Com efeito, refere-se no preâmbulo da Resolução que “o Governo define os princípios políticos que devem sustentar as novas medidas normativas e operacionais para que possa ser dado cumprimento aos compromissos já assumidos pelo Estado Português em matéria de cobrança de taxas de portagem nas SCUT,”
Por outro lado, prevê-se no nº 3 da Resolução que o Conselho de Ministros resolve: “Introduzir um regime efectivo de cobrança de taxas de portagem nas restantes auto-estradas SCUT, designadas por SCUT Interior Norte, Beiras Litoral e Alta, Beira Interior e Algarve, até 15 de Abril de 2011, nos termos de diploma legal a aprovar.”
Ora, o “diploma legal a aprovar” veio a ser o DL nº 111/2011, de 22/9, que, esse sim, criou “novas medidas normativas”, referindo no seu artº 1º que “O presente decreto-lei sujeita ao regime de cobrança de taxas de portagem aos utilizadores os lanços e os sublanços das seguintes auto-estradas:(…)”
Assim, ao contrário do que os AA defendem no artº 66º da p.i., o Governo introduziu a universalidade da cobrança de portagens em todas as auto-estradas através de diplomas com força legislativa – primeiro o DL nº 67-A/2010 de 14/6 e posteriormente o DL nº 111/2011, de 28/11 - e não através da Resolução nº 75/2010, de 22/9.

20. É, pois, manifesto, face ao próprio texto da Resolução, que as suas “determinações” constituem apenas a definição de objectivos a alcançar e não uma regulamentação normativa actual ou concretizadora de um diploma legal precedente.
Na verdade, ao dizer-se, por exemplo, no nº 7 da Resolução nº 75/2010, que se resolve “Estabelecer que até 30 de Junho de 2012 é feita uma aplicaçãotransitória e uniforme do regime de discriminação positiva em todas as auto-estradas SCUT, segundo os critérios fixados no número anterior”, tal não corresponde à previsão efectiva desse regime de discriminação positiva, mas tão somente à indicação de uma data de referência para a futura criação legal do mesmo.

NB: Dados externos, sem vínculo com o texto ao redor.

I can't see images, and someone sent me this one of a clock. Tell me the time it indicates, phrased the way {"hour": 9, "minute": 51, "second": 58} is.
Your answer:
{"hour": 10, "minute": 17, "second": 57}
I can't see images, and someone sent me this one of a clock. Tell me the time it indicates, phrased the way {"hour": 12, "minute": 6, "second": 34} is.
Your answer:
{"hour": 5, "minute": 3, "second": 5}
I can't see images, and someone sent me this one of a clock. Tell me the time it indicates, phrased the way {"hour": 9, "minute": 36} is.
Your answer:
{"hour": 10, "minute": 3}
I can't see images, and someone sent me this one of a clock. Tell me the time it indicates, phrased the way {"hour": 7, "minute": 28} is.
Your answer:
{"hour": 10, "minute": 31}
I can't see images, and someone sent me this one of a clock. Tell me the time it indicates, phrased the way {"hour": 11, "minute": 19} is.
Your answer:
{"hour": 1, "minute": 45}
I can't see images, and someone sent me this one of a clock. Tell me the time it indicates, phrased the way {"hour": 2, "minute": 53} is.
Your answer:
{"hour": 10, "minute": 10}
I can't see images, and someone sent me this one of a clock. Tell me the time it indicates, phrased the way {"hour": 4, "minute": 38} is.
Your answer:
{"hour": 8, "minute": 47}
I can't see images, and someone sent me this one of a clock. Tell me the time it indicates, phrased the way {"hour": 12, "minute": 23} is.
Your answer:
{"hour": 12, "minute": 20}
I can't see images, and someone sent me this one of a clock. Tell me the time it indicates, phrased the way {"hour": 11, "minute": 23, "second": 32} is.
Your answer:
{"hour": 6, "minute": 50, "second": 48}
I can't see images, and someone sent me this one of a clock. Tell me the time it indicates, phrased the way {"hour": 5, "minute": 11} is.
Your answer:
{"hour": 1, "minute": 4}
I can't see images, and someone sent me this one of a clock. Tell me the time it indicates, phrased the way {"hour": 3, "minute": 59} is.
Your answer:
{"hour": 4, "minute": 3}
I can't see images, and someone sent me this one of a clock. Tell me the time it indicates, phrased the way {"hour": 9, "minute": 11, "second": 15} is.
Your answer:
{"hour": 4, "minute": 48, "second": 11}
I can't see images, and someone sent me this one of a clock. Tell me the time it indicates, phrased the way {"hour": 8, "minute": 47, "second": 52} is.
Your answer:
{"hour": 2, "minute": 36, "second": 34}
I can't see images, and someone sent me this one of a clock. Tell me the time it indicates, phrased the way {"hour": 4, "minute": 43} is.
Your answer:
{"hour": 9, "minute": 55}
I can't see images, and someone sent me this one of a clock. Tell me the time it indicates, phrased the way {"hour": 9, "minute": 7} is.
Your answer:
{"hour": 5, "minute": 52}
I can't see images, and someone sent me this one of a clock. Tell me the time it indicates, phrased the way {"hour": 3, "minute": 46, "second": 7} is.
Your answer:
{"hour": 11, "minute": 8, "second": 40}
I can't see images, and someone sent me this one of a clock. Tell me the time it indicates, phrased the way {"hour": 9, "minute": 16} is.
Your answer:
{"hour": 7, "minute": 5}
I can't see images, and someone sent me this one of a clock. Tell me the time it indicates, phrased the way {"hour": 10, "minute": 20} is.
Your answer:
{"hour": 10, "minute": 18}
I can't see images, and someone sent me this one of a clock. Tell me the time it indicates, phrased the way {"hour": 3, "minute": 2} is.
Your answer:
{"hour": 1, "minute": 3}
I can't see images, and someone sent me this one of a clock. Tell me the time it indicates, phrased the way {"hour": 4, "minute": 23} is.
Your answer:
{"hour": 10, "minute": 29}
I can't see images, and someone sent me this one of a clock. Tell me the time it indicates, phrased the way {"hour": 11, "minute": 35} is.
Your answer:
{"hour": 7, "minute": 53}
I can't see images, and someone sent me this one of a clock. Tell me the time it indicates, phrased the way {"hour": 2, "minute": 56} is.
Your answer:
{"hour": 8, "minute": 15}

Do mesmo modo, o conteúdo do ponto 9. da Resolução – “Determinar que compete aos Ministérios das Finanças e da Administração Pública e das Obras Públicas, Transportes e Comunicações assegurar em tempo útil a adopção das medidas necessárias à implementação do princípio da universalidade, designadamente a construção das infra-estruturas indispensáveis para o efeito e a revisão dos contratos de concessão.” – demonstra claramente que estamos apenas perante um plano de acção política e técnica, e não perante comandos de natureza normativa.

21. Realizada a construção das infra-estruturas e efectuada a revisão dos contratos de concessão, o Governo aprovou então o DL nº 111/2011, de 28/11, em cujo artº 1º se prevê que “O presente decreto-lei sujeita ao regime de cobrança de taxas de portagem aos utilizadores os lanços e os sublanços das seguintes auto-estradas: (…)” – estabelecendo ainda a necessidade da sua própria regulamentação, ao referir, no seu artº 7º, nº 11, que O montante das taxas de portagem bem como a correspondente fundamentação são aprovados por portaria dos membros do Governo responsáveis pela área das finanças e pela área das infra-estruturas rodoviárias, sob proposta da B..., S.A., e mediante parecer do Instituto das Infra-Estruturas Rodoviárias, I. P.”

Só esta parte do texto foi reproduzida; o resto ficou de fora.